Europa Cinema > 15:30


Luigi Zampa
Introduced by

Emiliano Morreale


Tuesday 27/06/2023


Original version with subtitles


Film Notes

Once again, Zampa uses a news item as his point of departure, in this case an anecdote about protest movements in the periphery of Rome, but here he chooses to focus on a less comfortable, more combative social situation than in his previous films. A group of exasperated mothers living in a slum decide to take a series of drastic actions, some of them violent, in order to assert their rights […]. The co-authors of the story and screenplay are once again Piero Tellini and Suso Cecchi d’Amico and this time we can hypothesise that Suso Cecchi d’Amico played a greater role, given that she knew Magnani well and that Magnani is also credited on the screenplay […].
Zampa here makes use of a style based around crowded frames, which could be described as polyphonic, in which each character is clearly defined and contributes to the overall effect through his or her own movements and lines. The teeming shots, which reflect the overcrowded living conditions of the period, have a documentary-like quality that is undoubtedly neorealist and encourage a process  of identification. However, the internal rhythms in these spaces remain those of dialect comedy, with the protagonist in the spotlight, her comic foils (Nando Bruno and Ave Ninchi) occasionally singled out, and sudden eruptions of reality through the presence of non-professionals.

Alberto Pezzotta, Ridere civilmente. Il cinema di Luigi Zampa, Edizioni Cineteca di Bologna, Bologna 2012

I enjoyed a wonderful collaboration with Anna Magnani […]. She was undoubtedly hot-headed, but in the best sense of the word. She was extremely talented, enormously likeable and exhilarating […]. We made Angelina together; we discussed many scenes and together chose the non-professional actors. In short, I have wonderful memories of her, both as a woman and as a collaborator.
We did not want to use special costumes, make-up, or distinctive features in order to transform Magnani into a character. She was an extraordinarily talented actress who figured out on her own what she needed to render the character effectively, without lots of rehearsals or retakes. For L’onorevole Angelina, we both visited the slums and were naturally surrounded by a group of women who recognised her. She saw one wearing a threadbare dress and said: “That’s it; I want to wear that.” And so we bought it, she had it washed at home and when she arrived on set she was already the perfect Angelina; she had completely taken on the appearance of Angelina and the slum-dwellers we met that day.

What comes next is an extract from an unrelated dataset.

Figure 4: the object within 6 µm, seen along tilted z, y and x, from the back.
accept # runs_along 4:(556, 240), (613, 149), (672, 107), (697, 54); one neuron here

Luigi Zampa, in L’avventurosa storia del cinema italiano. Da La canzone dell’amore a Senza pietà, vol. 1, edited by Franca Faldini and Goffredo Fofi, Edizioni Cineteca di Bologna, Bologna 2009

Cast and Credits

Sog.: Piero Tellini, Suso Cecchi d’Amico, Luigi Zampa. Scen: Piero Tellini, Suso Cecchi d’Amico, Luigi Zampa, Anna Magnani. F.: Mario Craveri. M.: Eraldo Da Roma. Scgf.: Piero Filippone. Mus.: Enzo Masetti. Int.: Anna Magnani (Angelina Bianchi), Nando Bruno (Pasquale Bianchi), Ave Ninchi (Carmela), Ernesto Almirante (Luigi), Agnese Dubbini (Cesira), Armando Migliari (Callisto Garrone), Franco Zeffirelli (Filippo Garrone), Maria Donati (signora Garrone), Maria Grazia Francia (Annetta). Prod.: Lux Film, Ora Film. DCP. D.: 92’. Bn.